Con fundamento en argumentos científicos o médicos se promovió el encierro, pero con hambre. La decisión entre la vida como existencia o la vida digna, así como el riesgo de ser una de las tres personas fallecidas, entre cien contagiadas, o la eventual renuncia a una UCI a cambio de vivir con dignidad, ha debido ser, en coherencia con el derecho a la vida digna, del dominio de cada persona, siempre, se insiste, evitando afectar los derechos de los demás. Hace algunos meses señalamos “La existencia de una UCI no garantiza la conservación de la vida. La imposibilidad de protestar o la pérdida del empleo, si aseguran la afectación de la vida digna”. La indisciplina social ha sido el principal argumento en contra de la protección de la vida digna. Sin duda es válido, pero se ha debido abordar con mayor rigor a efectos de diferenciarlo de la necesidad de subsistir y la libertad como parte de la dignidad humana.

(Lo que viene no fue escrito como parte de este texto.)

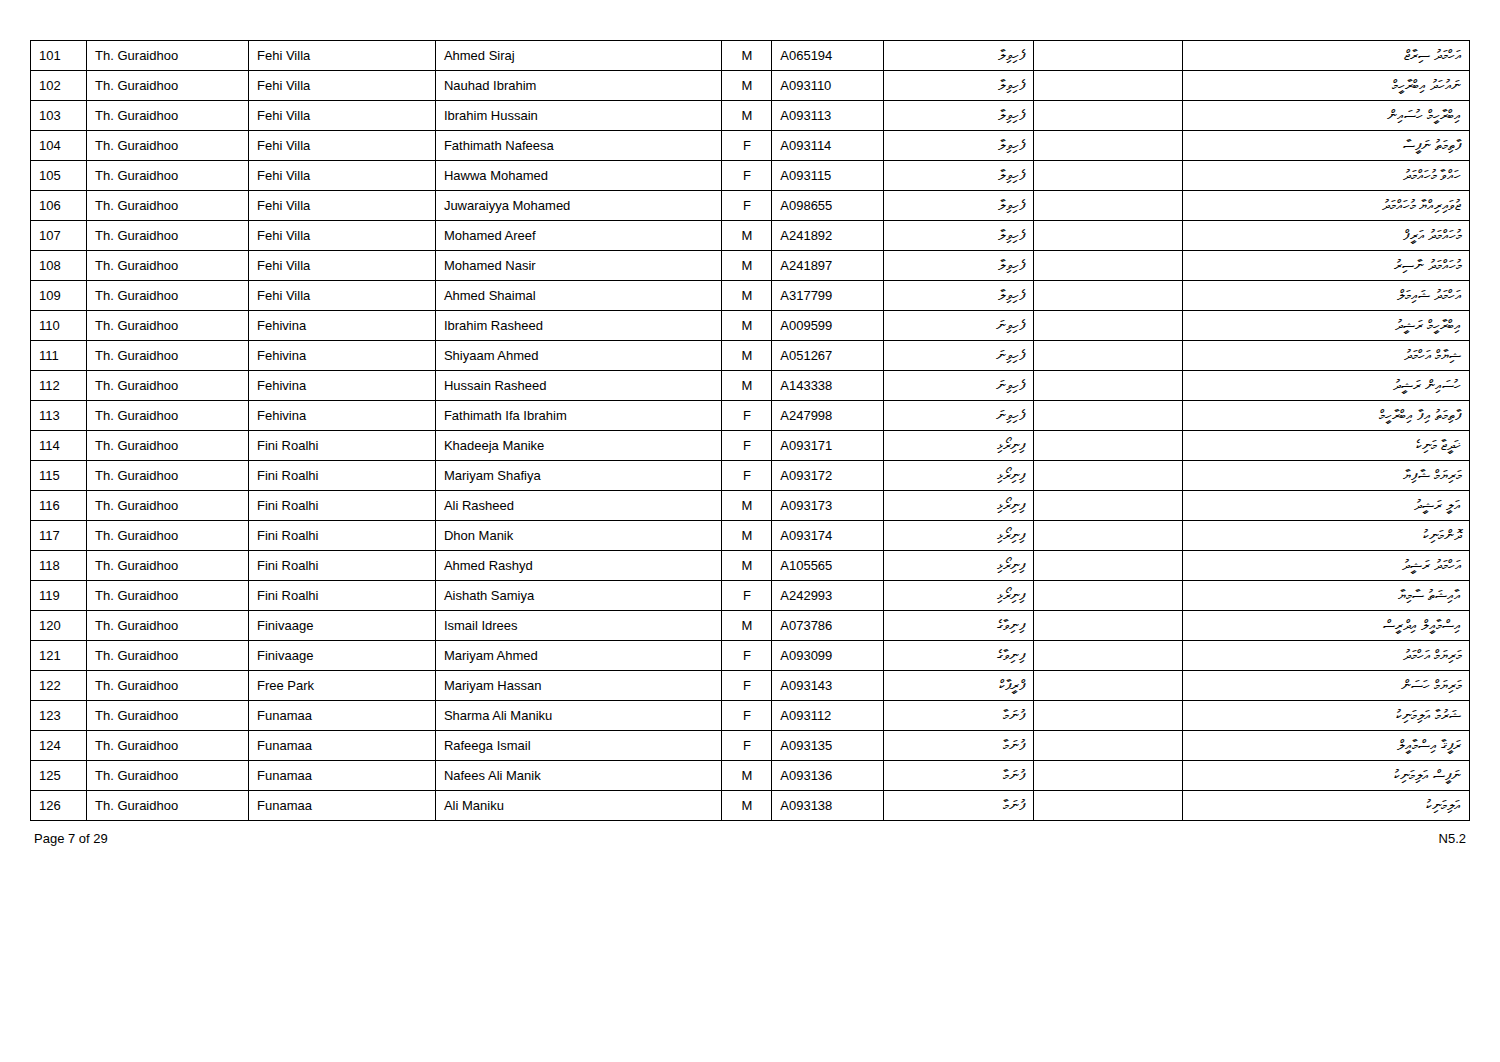| 101 | Th. Guraidhoo | Fehi Villa | Ahmed Siraj | M | A065194 | ފެހިވިލާ | | އަހްމަދު ސިރާޖް |
| 102 | Th. Guraidhoo | Fehi Villa | Nauhad Ibrahim | M | A093110 | ފެހިވިލާ | | ނައުހަދު އިބްރާހީމް |
| 103 | Th. Guraidhoo | Fehi Villa | Ibrahim Hussain | M | A093113 | ފެހިވިލާ | | އިބްރާހީމް ހުސައިން |
| 104 | Th. Guraidhoo | Fehi Villa | Fathimath Nafeesa | F | A093114 | ފެހިވިލާ | | ފާތިމަތު ނަފީސާ |
| 105 | Th. Guraidhoo | Fehi Villa | Hawwa Mohamed | F | A093115 | ފެހިވިލާ | | ހައްވާ މުހައްމަދު |
| 106 | Th. Guraidhoo | Fehi Villa | Juwaraiyya Mohamed | F | A098655 | ފެހިވިލާ | | ޖުވައިރިއްޔާ މުހައްމަދު |
| 107 | Th. Guraidhoo | Fehi Villa | Mohamed Areef | M | A241892 | ފެހިވިލާ | | މުހައްމަދު އަރީފް |
| 108 | Th. Guraidhoo | Fehi Villa | Mohamed Nasir | M | A241897 | ފެހިވިލާ | | މުހައްމަދު ނާސިރު |
| 109 | Th. Guraidhoo | Fehi Villa | Ahmed Shaimal | M | A317799 | ފެހިވިލާ | | އަހްމަދު ޝައިމަލް |
| 110 | Th. Guraidhoo | Fehivina | Ibrahim Rasheed | M | A009599 | ފެހިވިނަ | | އިބްރާހީމް ރަޝީދު |
| 111 | Th. Guraidhoo | Fehivina | Shiyaam Ahmed | M | A051267 | ފެހިވިނަ | | ޝިޔާމް އަހްމަދު |
| 112 | Th. Guraidhoo | Fehivina | Hussain Rasheed | M | A143338 | ފެހިވިނަ | | ހުސައިން ރަޝީދު |
| 113 | Th. Guraidhoo | Fehivina | Fathimath Ifa Ibrahim | F | A247998 | ފެހިވިނަ | | ފާތިމަތު އިފާ އިބްރާހީމް |
| 114 | Th. Guraidhoo | Fini Roalhi | Khadeeja Manike | F | A093171 | ފިނިރޯޅި | | ޚަދީޖާ މަނިކެ |
| 115 | Th. Guraidhoo | Fini Roalhi | Mariyam Shafiya | F | A093172 | ފިނިރޯޅި | | މަރިޔަމް ޝާފިޔާ |
| 116 | Th. Guraidhoo | Fini Roalhi | Ali Rasheed | M | A093173 | ފިނިރޯޅި | | އަލީ ރަޝީދު |
| 117 | Th. Guraidhoo | Fini Roalhi | Dhon Manik | M | A093174 | ފިނިރޯޅި | | ދޮންމަނިކު |
| 118 | Th. Guraidhoo | Fini Roalhi | Ahmed Rashyd | M | A105565 | ފިނިރޯޅި | | އަހްމަދު ރަޝީދު |
| 119 | Th. Guraidhoo | Fini Roalhi | Aishath Samiya | F | A242993 | ފިނިރޯޅި | | އާއިޝަތު ސާމިޔާ |
| 120 | Th. Guraidhoo | Finivaage | Ismail Idrees | M | A073786 | ފިނިވާގެ | | އިސްމާއީލް އިދްރީސް |
| 121 | Th. Guraidhoo | Finivaage | Mariyam Ahmed | F | A093099 | ފިނިވާގެ | | މަރިޔަމް އަހްމަދު |
| 122 | Th. Guraidhoo | Free Park | Mariyam Hassan | F | A093143 | ފްރީޕާކް | | މަރިޔަމް ހަސަން |
| 123 | Th. Guraidhoo | Funamaa | Sharma Ali Maniku | F | A093112 | ފުނަމާ | | ޝަރުމާ އަލިމަނިކު |
| 124 | Th. Guraidhoo | Funamaa | Rafeega Ismail | F | A093135 | ފުނަމާ | | ރަފީޤާ އިސްމާއީލް |
| 125 | Th. Guraidhoo | Funamaa | Nafees Ali Manik | M | A093136 | ފުނަމާ | | ނަފީސް އަލިމަނިކު |
| 126 | Th. Guraidhoo | Funamaa | Ali Maniku | M | A093138 | ފުނަމާ | | އަލިމަނިކު |
Page 7 of 29 N5.2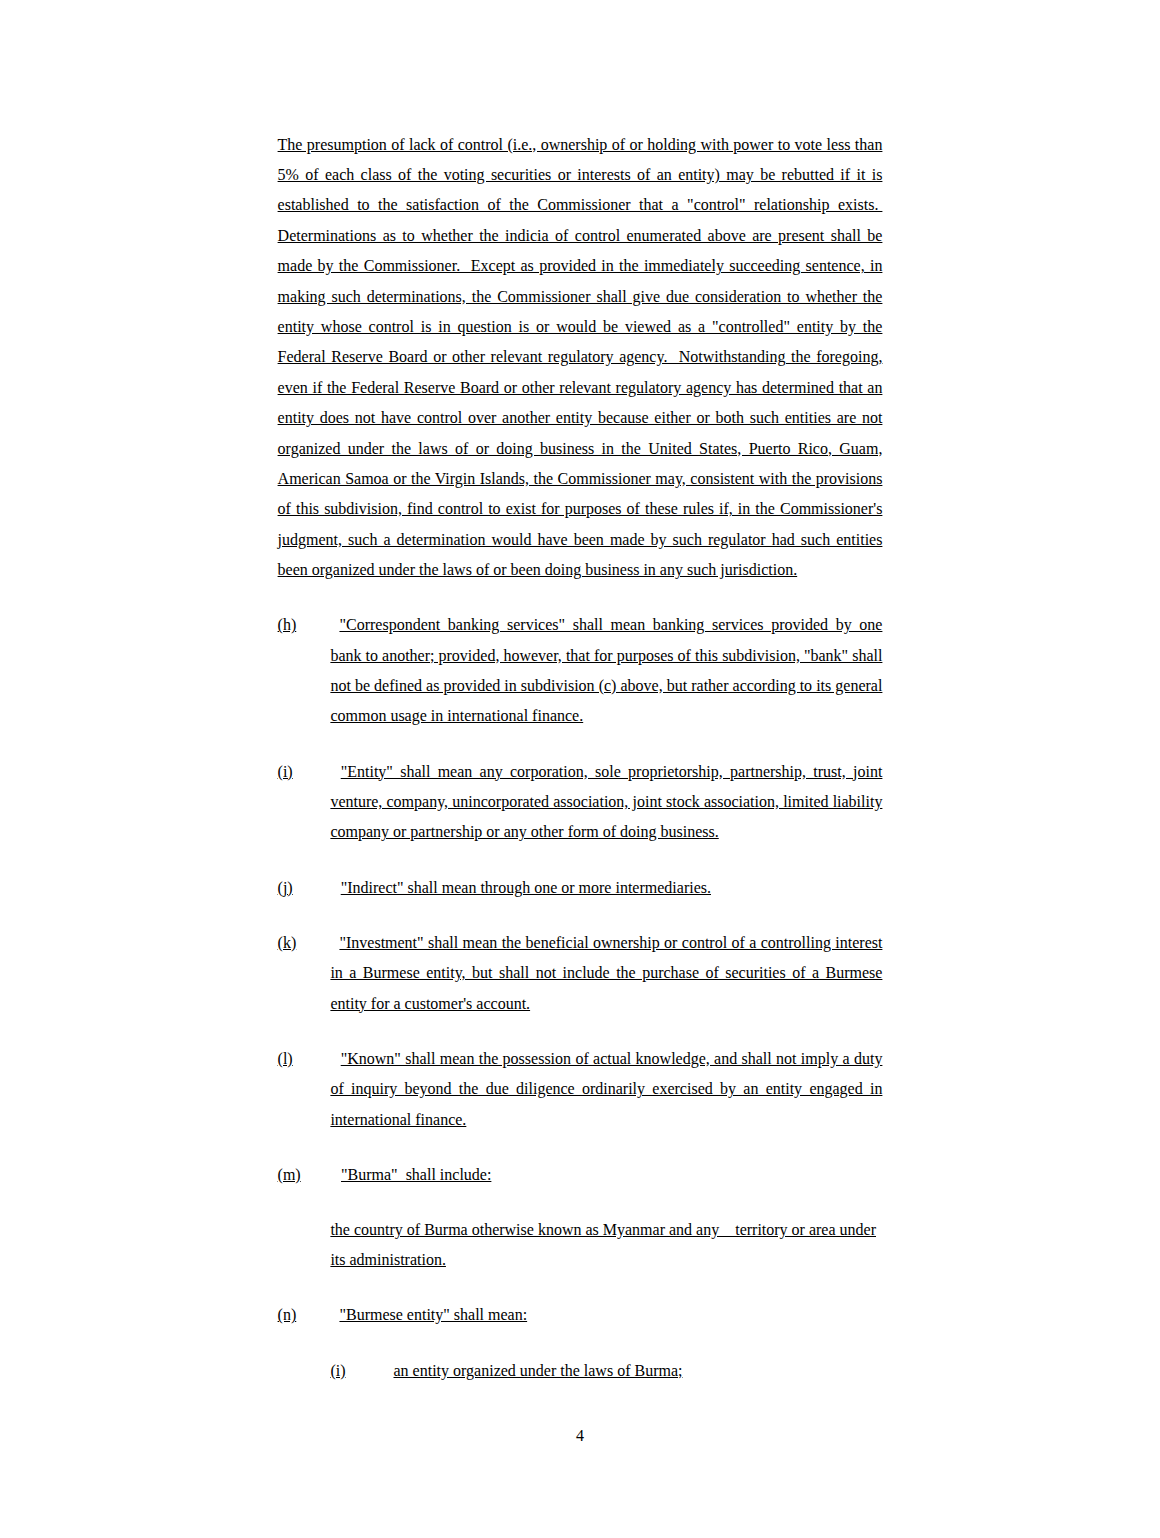The presumption of lack of control (i.e., ownership of or holding with power to vote less than 5% of each class of the voting securities or interests of an entity) may be rebutted if it is established to the satisfaction of the Commissioner that a "control" relationship exists. Determinations as to whether the indicia of control enumerated above are present shall be made by the Commissioner. Except as provided in the immediately succeeding sentence, in making such determinations, the Commissioner shall give due consideration to whether the entity whose control is in question is or would be viewed as a "controlled" entity by the Federal Reserve Board or other relevant regulatory agency. Notwithstanding the foregoing, even if the Federal Reserve Board or other relevant regulatory agency has determined that an entity does not have control over another entity because either or both such entities are not organized under the laws of or doing business in the United States, Puerto Rico, Guam, American Samoa or the Virgin Islands, the Commissioner may, consistent with the provisions of this subdivision, find control to exist for purposes of these rules if, in the Commissioner's judgment, such a determination would have been made by such regulator had such entities been organized under the laws of or been doing business in any such jurisdiction.
(h) "Correspondent banking services" shall mean banking services provided by one bank to another; provided, however, that for purposes of this subdivision, "bank" shall not be defined as provided in subdivision (c) above, but rather according to its general common usage in international finance.
(i) "Entity" shall mean any corporation, sole proprietorship, partnership, trust, joint venture, company, unincorporated association, joint stock association, limited liability company or partnership or any other form of doing business.
(j) "Indirect" shall mean through one or more intermediaries.
(k) "Investment" shall mean the beneficial ownership or control of a controlling interest in a Burmese entity, but shall not include the purchase of securities of a Burmese entity for a customer's account.
(l) "Known" shall mean the possession of actual knowledge, and shall not imply a duty of inquiry beyond the due diligence ordinarily exercised by an entity engaged in international finance.
(m) "Burma" shall include:
the country of Burma otherwise known as Myanmar and any territory or area under its administration.
(n) "Burmese entity" shall mean:
(i) an entity organized under the laws of Burma;
4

Inquieto por la posición del personal de la salud, indagué un poco por el conocimiento del concepto de vida digna a través de dos preguntas: 1. ¿Qué opinan de la vida digna? 2. ¿En la universidad, recibieron formación o información en relación al sentido de la vida digna? Las respuestas están lejos de lograr un consenso. Deseo resaltar dos ideas: recibieron poca información acerca de la vida digna debido al carácter confesional de la institución universitaria o a la posición moral o religiosa del docente. Esto ha motivado un permanente llamado durante la pandemia a que el tema de la vida se aborde con mayor profundidad y, en ocasiones, humildad por parte del personal médico. Es claro que el tema de la muerte digna desborda los límites de la cientificidad que acompaña el ejercicio de la medicina.

Una aproximación al tema de la eutanasia y, en general, al de la vida digna, exige el reconocimiento del derecho de libertad y, por supuesto, un análisis de sus límites. El conocimiento de algunas personas que optan por la eutanasia, exige advertir que cada historia es absolutamente distinta, la capacidad de resiliencia frente al dolor es diversa, lo que hace imposible exigir la postergación de su decisión de dejar de vivir indignamente. Pueden existir motivos morales, religiosos o psicológicos en contra de la eutanasia, todos respetables, pero ninguno de ellos con la entidad suficiente como para justificar la imposición a una persona de la obligación de prolongar su existencia bajo un sufrimiento que no puede soportar. La desprotección de la vida digna sirvió de fundamento a la objeción de conciencia “a la colombiana” como única herramienta de defensa del ciudadano frente a medidas claramente desproporcionadas o ineficientes.

En conclusión, la defensa de la libertad individual como parte de la dignidad humana, se erige en el principal bastión que debemos proteger en una democracia erosionada por un miedo disfrazado de interés general. Sin duda, a la par de la pedagogía frente a la decisión de morir dignamente, debe estar la pedagogía dirigida a reducir el temor a la muerte como obstáculo para vivir dignamente. Tanto debemos pensar en el bien morir como en el bien vivir. La discusión acerca de la eutanasia va más allá de la libertad de decidir cómo morir dignamente, nos permite recordar la importancia de proteger las libertades individuales, así como el derecho a vivir dignamente.